All animal experiments were approved by the St. Jude Institutional Animal Care and Use Committee. Male ~6-week-old immunodeficient NCr nude mice (Taconic Farms, Hudson, NY) (5 per group) were inoculated subcutaneously with 1 × 10⁶ cells in 200 µl of 1× PBS. After 2 weeks, animals were randomly divided into two groups per cell line. Mice were injected intraperitoneally with doxorubicin hydrochloride (carboxylate form; Sigma) 0.5 mg/kg or with vehicle three times weekly for 2 weeks. Tumor volume (maximal length x width x height) was measured every two days.

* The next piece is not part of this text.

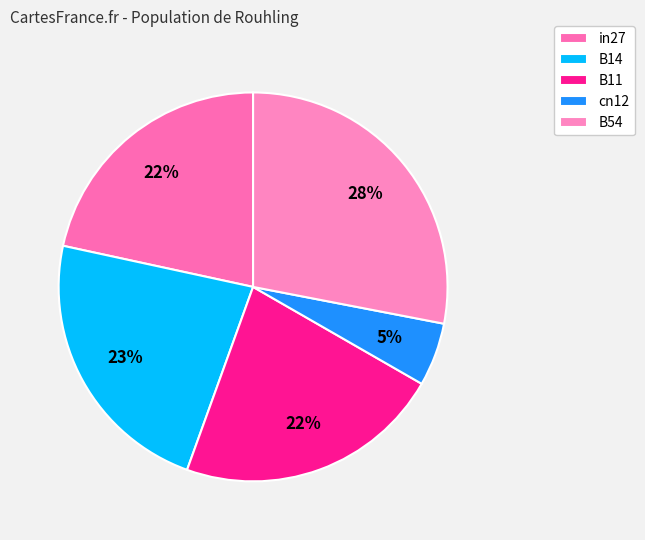

How many segments does this pie chart have?

5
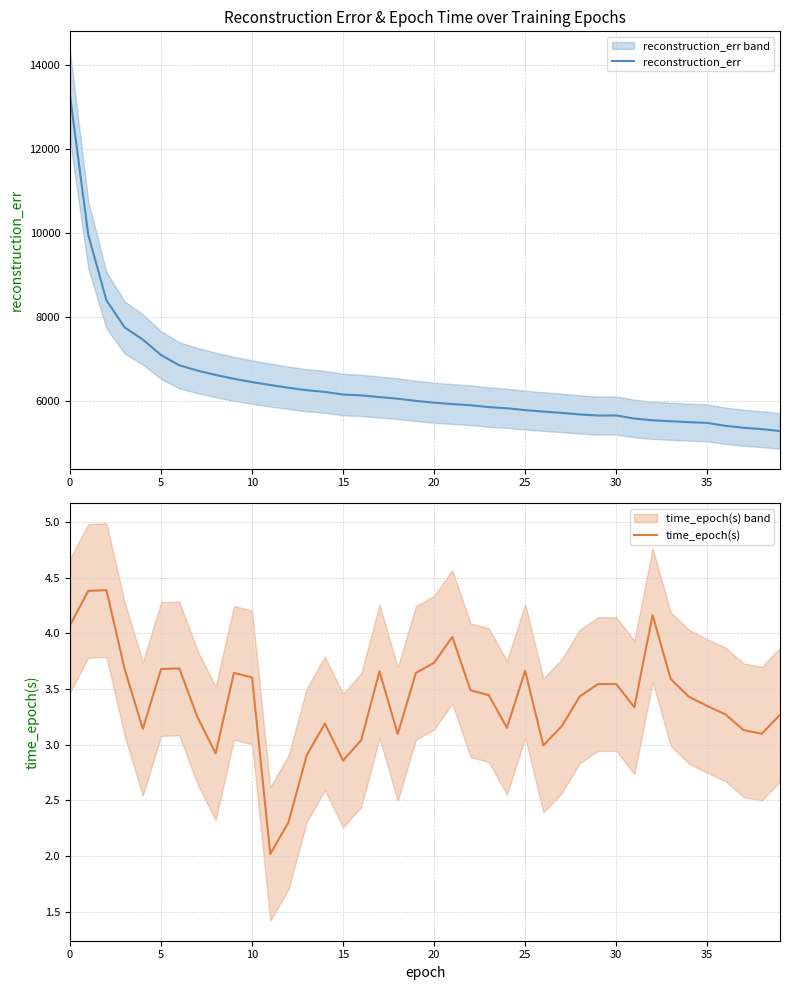

Which series has the largest total across all categories?

reconstruction_err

The LabVision 720 IHC Stainer (ThermoShandon, Fremont, CA) was used for immunohistochemical analysis of tumor tissue. Tissue samples on slides were incubated for 120 min with primary antibodies (anti-MDR1 [sc-55510], Santa Cruz Biotechnology, 1:100; or anti-cleaved caspase 3 [CP229C], BioCare Medicinal, Concord, CA, 1:100) and then for 30 min with secondary antibodies (rodent anti-mouse, rodent anti-rabbit [BioCare Medical; RMR622L], donkey anti-goat polymer-HRP [Santa Cruz Biotechnology; SC-2042], and Quanto mouse on mouse-HRP [Thermo Fisher, Fremont, CA; TL-060-QHDM]). The stained slides were counterstained with DAB chromogen and hematoxylin (ThermoShandon), evaluated histologically for proteins of interest by two independent, blinded observers, and scored according to intensity of staining (0, negative; 1, weak; 2, moderate; 3, strong).

Statistical analysis

Results were expressed as the mean ± standard deviation of at least three independent experiments. Sample and control values were compared as indicated in the figure legends by using the two-tailed Student's t-test, and p ≤ 0.05 (* or #) was considered statistically significant.